═══ SOURCE RECORDS

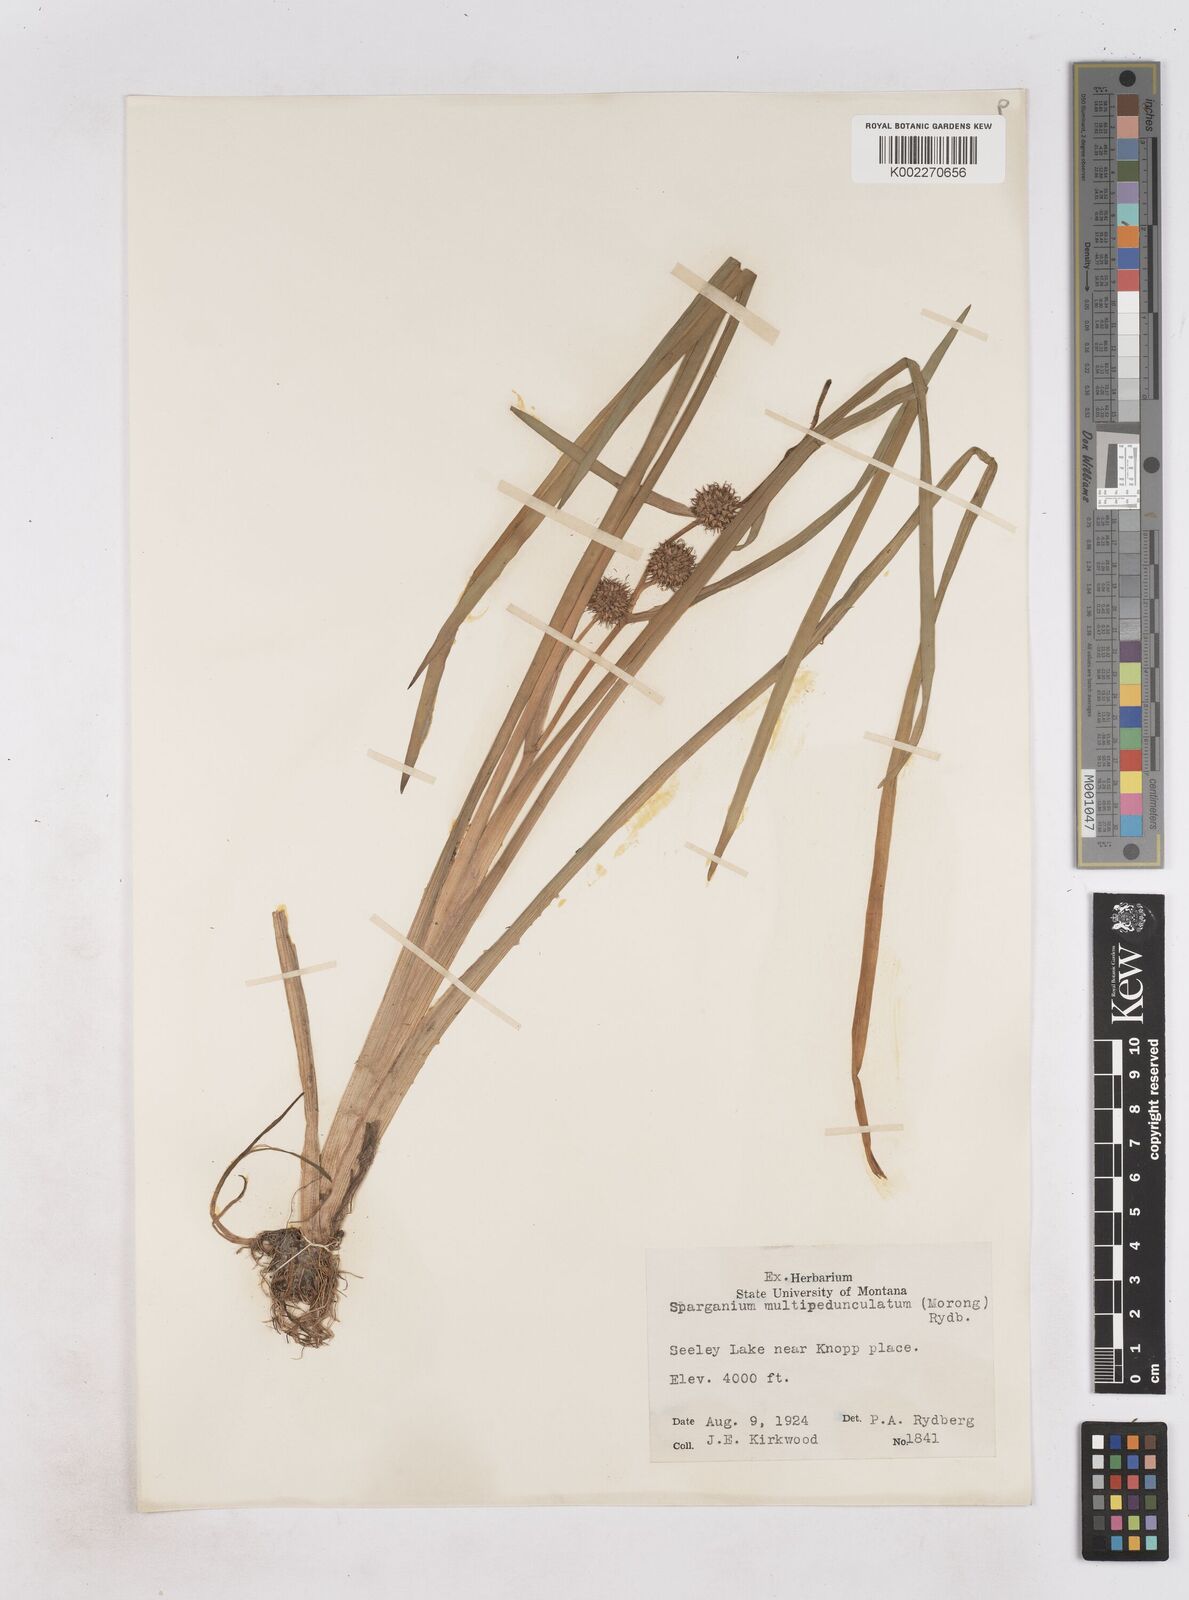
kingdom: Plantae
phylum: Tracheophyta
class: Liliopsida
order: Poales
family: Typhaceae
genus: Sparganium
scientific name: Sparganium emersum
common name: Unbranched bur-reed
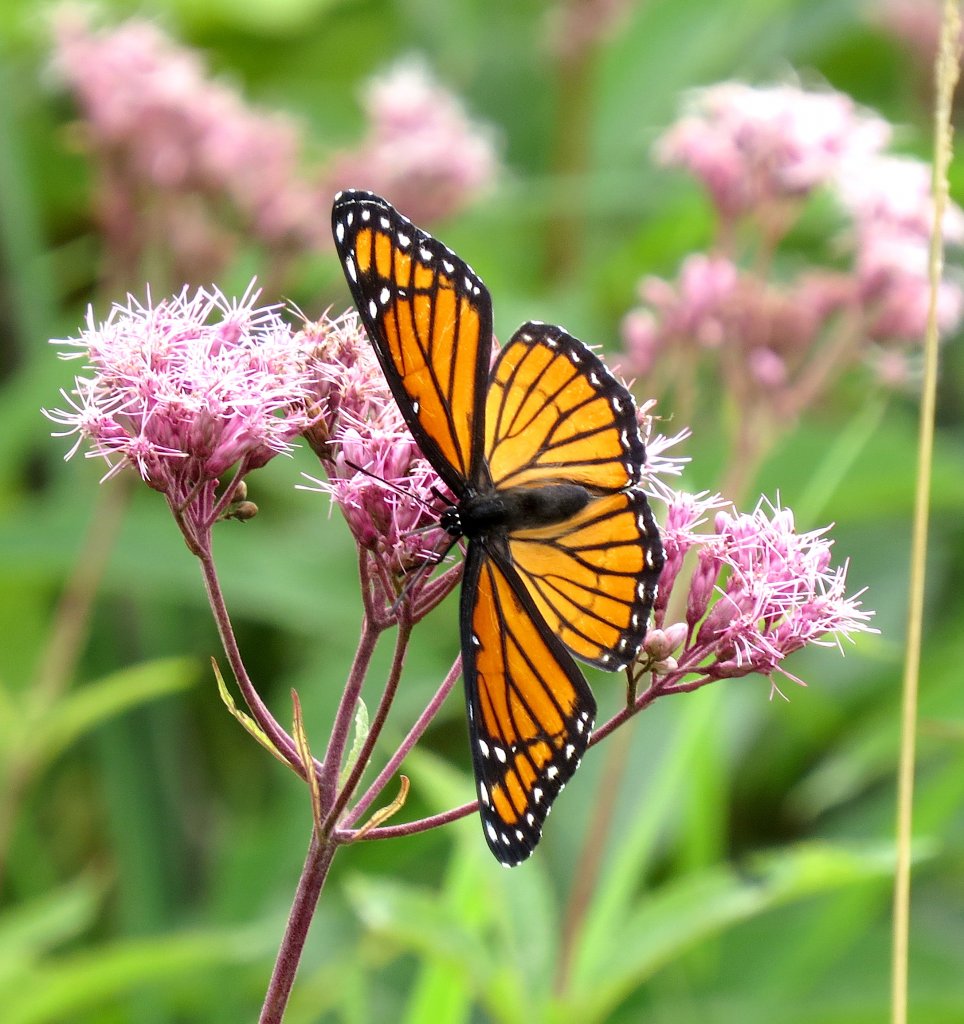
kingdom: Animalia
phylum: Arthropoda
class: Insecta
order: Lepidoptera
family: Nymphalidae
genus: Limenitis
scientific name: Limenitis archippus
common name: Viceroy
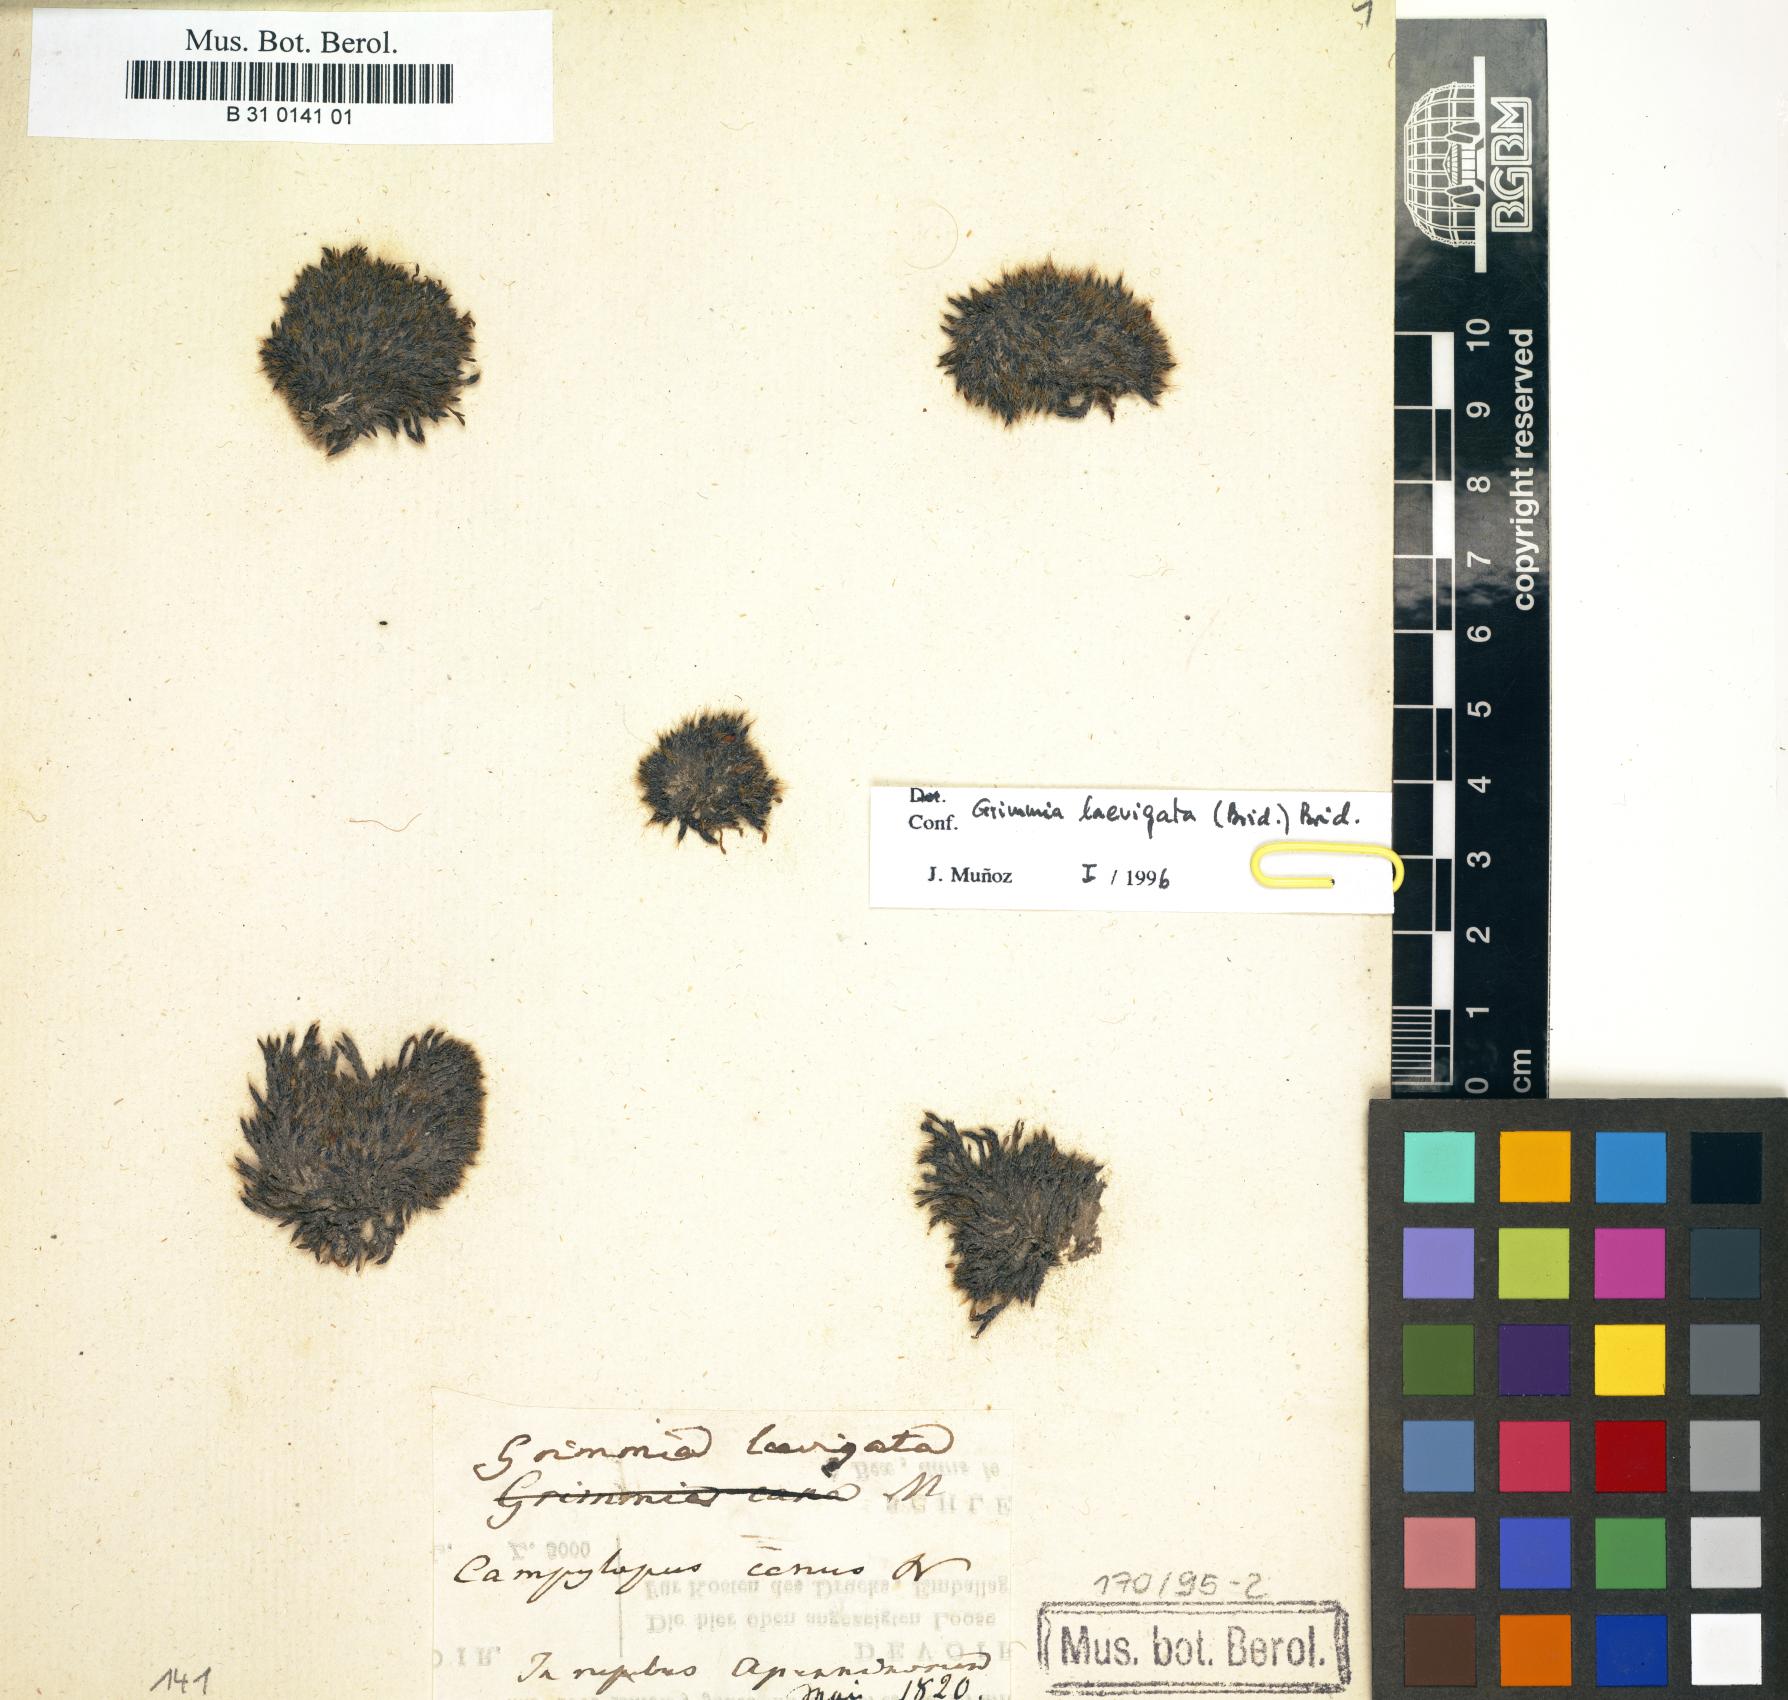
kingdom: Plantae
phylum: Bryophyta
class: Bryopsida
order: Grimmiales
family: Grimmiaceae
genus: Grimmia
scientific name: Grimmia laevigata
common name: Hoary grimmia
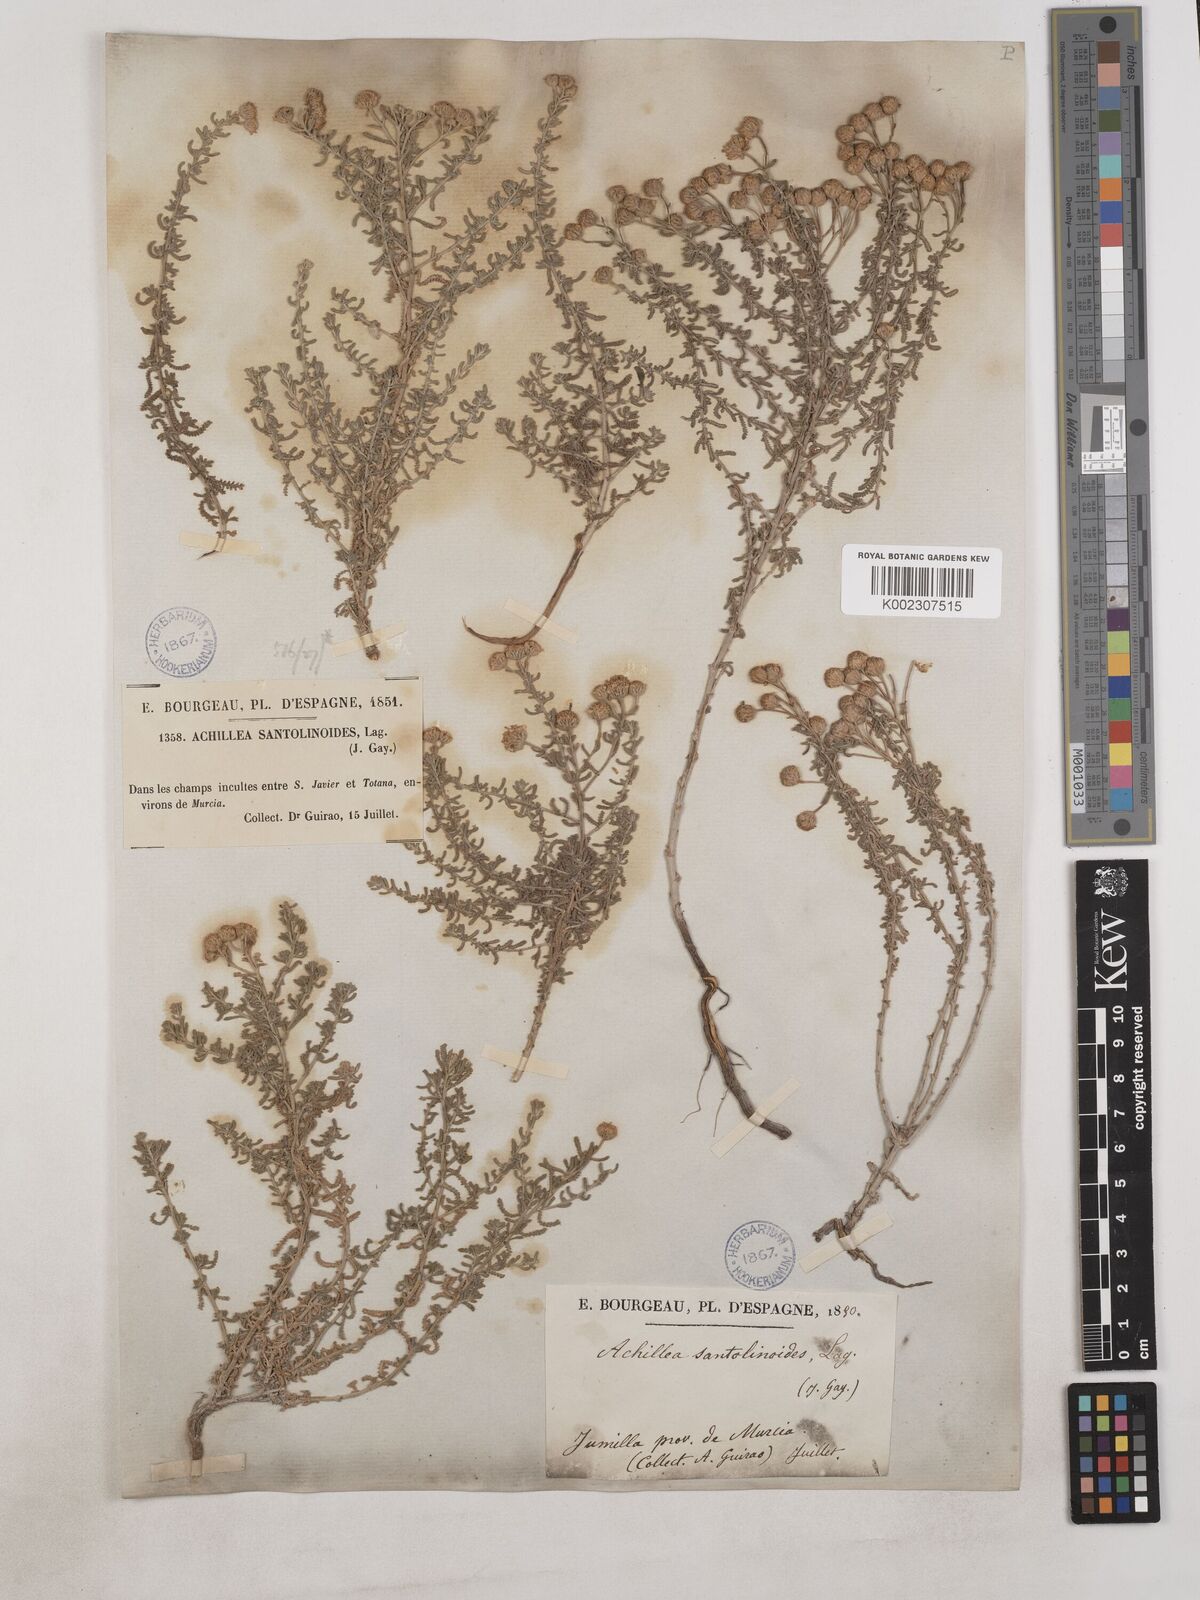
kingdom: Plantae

══════

- WHAT THIS TASK INVOLVES -
Rewrite this listing with every "common name" changed to "vernacular name" and everything else left as it is. Omit the pictures.

- SOLVED EXERCISE -
kingdom: Plantae
phylum: Tracheophyta
class: Liliopsida
order: Poales
family: Typhaceae
genus: Sparganium
scientific name: Sparganium emersum
vernacular name: Unbranched bur-reed
kingdom: Animalia
phylum: Arthropoda
class: Insecta
order: Lepidoptera
family: Nymphalidae
genus: Limenitis
scientific name: Limenitis archippus
vernacular name: Viceroy
kingdom: Plantae
phylum: Bryophyta
class: Bryopsida
order: Grimmiales
family: Grimmiaceae
genus: Grimmia
scientific name: Grimmia laevigata
vernacular name: Hoary grimmia
kingdom: Plantae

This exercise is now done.